Apparel prices, however, have dropped dramatically over the last several months, according to Charles McMillion, chief economist at MBG Information Services in Washington.

Money Constraints

The decline in the money supply—one of the few factors that countered rather than contributed to the 1.4% uptick in the March Leading Economic Indicators data released on Apr. 19—is another red flag for deflation. There's been a remarkable collapse in bank lending since April 2009, mostly due to banks' efforts to conserve cash to pay back money received under the U.S. government's Troubled Asset Relief Program, according to Michael Englund, chief economist at Action Economics. That's one reason for the slow pace of economic growth, he says.

There's also significantly less demand for loans at the terms banks are willing to extend right now, says Jefferson Harralson, a bank analyst at Keefe Bruyette & Woods (KBW). No loans are being made in large categories such as construction, land, and commercial real estate, and he doesn't believe that banks that have repaid TARP money are more willing to lend than banks that still owe the government money.

What's so unusual about the current situation is the enormous amount of liquidity that's available but not circulating, says Trevisani. It isn't encouraging the kind of economic activity that typically would lead to higher inflation.

The 1.6% month-over-month increase in March retail sales and the general strength of consumer spending hardly support concerns over potential deflation. But spending is up at the expense of household savings, which have dropped much more quickly than most people expected, from between 6% and 7% of household income to 3.1% in February. McMillion at MBG Information Services expects the March savings rate, which hasn't been released yet, to fall to nearly 2%. He says he doubts that consumers will "be able to keep up with anything remotely like the spending we've had."

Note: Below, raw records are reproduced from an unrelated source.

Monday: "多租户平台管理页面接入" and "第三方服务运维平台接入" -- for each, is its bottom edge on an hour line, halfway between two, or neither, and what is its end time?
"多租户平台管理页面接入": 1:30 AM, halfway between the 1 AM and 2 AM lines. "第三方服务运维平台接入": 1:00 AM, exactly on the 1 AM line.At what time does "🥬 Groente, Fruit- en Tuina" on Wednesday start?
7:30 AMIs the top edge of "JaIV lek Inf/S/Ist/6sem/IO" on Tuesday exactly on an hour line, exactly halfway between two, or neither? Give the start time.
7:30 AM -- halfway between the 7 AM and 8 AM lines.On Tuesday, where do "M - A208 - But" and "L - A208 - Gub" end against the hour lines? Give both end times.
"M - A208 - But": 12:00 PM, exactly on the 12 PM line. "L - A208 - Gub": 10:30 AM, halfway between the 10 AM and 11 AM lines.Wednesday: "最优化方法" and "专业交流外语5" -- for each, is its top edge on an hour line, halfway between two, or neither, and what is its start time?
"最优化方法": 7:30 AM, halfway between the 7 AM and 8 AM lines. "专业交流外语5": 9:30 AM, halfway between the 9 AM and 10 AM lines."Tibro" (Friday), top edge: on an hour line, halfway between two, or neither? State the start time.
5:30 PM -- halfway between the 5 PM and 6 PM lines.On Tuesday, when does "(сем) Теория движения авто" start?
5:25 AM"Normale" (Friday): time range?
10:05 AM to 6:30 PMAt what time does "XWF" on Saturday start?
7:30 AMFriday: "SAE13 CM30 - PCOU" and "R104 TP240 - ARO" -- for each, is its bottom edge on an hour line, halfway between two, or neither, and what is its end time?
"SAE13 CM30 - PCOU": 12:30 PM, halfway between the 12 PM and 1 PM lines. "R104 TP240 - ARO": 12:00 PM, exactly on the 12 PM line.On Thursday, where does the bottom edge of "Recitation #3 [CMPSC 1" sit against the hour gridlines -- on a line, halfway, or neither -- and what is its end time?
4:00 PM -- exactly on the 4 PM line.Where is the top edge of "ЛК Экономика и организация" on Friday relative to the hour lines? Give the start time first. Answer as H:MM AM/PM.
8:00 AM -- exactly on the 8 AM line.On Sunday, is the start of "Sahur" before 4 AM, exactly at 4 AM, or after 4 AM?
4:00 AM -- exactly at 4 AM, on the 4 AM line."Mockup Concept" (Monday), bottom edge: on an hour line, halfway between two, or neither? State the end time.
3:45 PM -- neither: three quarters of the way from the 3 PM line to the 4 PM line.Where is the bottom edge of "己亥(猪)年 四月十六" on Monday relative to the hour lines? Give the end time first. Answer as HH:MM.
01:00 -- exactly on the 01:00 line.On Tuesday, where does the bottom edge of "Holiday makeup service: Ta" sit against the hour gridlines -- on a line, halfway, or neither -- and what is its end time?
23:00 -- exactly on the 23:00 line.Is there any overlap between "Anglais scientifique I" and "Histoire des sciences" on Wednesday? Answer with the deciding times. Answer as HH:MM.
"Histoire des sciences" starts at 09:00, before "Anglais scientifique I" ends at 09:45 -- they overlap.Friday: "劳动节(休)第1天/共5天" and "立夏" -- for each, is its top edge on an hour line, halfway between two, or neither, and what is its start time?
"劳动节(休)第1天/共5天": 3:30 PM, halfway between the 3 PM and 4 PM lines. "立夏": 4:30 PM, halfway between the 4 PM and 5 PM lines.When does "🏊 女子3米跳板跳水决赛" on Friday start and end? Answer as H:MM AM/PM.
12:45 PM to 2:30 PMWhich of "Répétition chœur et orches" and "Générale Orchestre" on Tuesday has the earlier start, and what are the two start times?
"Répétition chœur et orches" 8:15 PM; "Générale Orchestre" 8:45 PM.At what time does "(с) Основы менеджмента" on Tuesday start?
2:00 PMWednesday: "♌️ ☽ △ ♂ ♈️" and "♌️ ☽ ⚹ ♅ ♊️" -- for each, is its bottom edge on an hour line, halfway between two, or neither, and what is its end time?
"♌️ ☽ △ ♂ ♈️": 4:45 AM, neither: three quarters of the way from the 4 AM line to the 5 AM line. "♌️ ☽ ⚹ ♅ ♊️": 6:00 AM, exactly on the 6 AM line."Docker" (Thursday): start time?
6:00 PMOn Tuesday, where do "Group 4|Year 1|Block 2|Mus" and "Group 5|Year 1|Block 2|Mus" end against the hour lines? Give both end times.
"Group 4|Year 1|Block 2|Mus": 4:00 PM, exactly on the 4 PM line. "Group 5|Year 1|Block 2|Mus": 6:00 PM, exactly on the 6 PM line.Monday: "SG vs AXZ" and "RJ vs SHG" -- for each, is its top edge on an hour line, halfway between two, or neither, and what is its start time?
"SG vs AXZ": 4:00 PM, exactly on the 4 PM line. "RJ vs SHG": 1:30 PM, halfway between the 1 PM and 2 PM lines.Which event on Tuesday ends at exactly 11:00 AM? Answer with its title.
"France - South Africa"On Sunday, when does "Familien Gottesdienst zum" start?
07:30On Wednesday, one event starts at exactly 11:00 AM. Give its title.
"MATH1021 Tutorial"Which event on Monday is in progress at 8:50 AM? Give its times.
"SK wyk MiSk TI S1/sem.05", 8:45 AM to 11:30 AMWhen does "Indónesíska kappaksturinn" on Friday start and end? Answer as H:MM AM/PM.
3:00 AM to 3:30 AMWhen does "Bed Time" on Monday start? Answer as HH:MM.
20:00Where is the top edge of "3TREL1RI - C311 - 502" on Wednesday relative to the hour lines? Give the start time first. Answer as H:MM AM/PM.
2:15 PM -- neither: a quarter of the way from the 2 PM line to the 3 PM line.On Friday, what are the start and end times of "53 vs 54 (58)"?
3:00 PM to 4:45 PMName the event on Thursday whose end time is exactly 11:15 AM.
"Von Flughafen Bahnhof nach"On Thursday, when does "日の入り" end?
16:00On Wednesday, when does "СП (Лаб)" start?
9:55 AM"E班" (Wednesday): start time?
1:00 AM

Had the savings rate stayed in the 6% to 7% range, prices would have come under more pressure than they are facing right now, says Trevisani. But the extension of unemployment insurance and other forms of government intervention have also made it easier for people who would normally be pinching pennies to continue to spend, he adds.

Tax Burden

The prospect of new taxes threatens to weigh on consumer spending in the future, particularly if the economic recovery fails to boost job growth. The Bush Administration's tax cuts expire at the end of 2010 and the health-care reform bill contains new taxes that take effect in 2013. Congress is also weighing the possibility of a value-added tax to lower the federal deficit, and legislation aimed at reducing carbon emissions may add to consumers' tax burden in the future.

"The taxes that are coming don't seem to be affecting [consumer] spending a great deal yet, but it seems to be reflected in consumer sentiment numbers," which are falling, says Trevisani.

As long as hikes in wages and the prices of most consumer products are not viable for businesses, there remains a basic deflationary risk, says Bosworth. Even if you're inclined to believe the risks of inflation and deflation are balanced, were events to favor the deflation side, the Fed could do relatively little to fix it. The fed funds rate is already at zero, which leaves hardly any room to increase the money supply, and it wouldn't be productive to offer more stimulus money that would drive the federal deficit above 10% of GDP, he warns.

That tells him that inflation is actually a smaller risk than deflation: If it does materialize, it would be comparatively easy for the Fed to correct by raising interest rates and using other proven measures to slow activity in a booming economy. "There's no reason to fear that."

The specter of a stagnant economy for an extended time—like the malaise that has plagued Japan for the past two decades—is far scarier. "[U.S.] policymakers are praying that the economic growth will be sustainable and are not willing to choke it off," says Bosworth. The Fed will likely wait to raise interest rates, but it would make sense to keep unwinding "the extraordinary monetary measures" implemented over the last two years.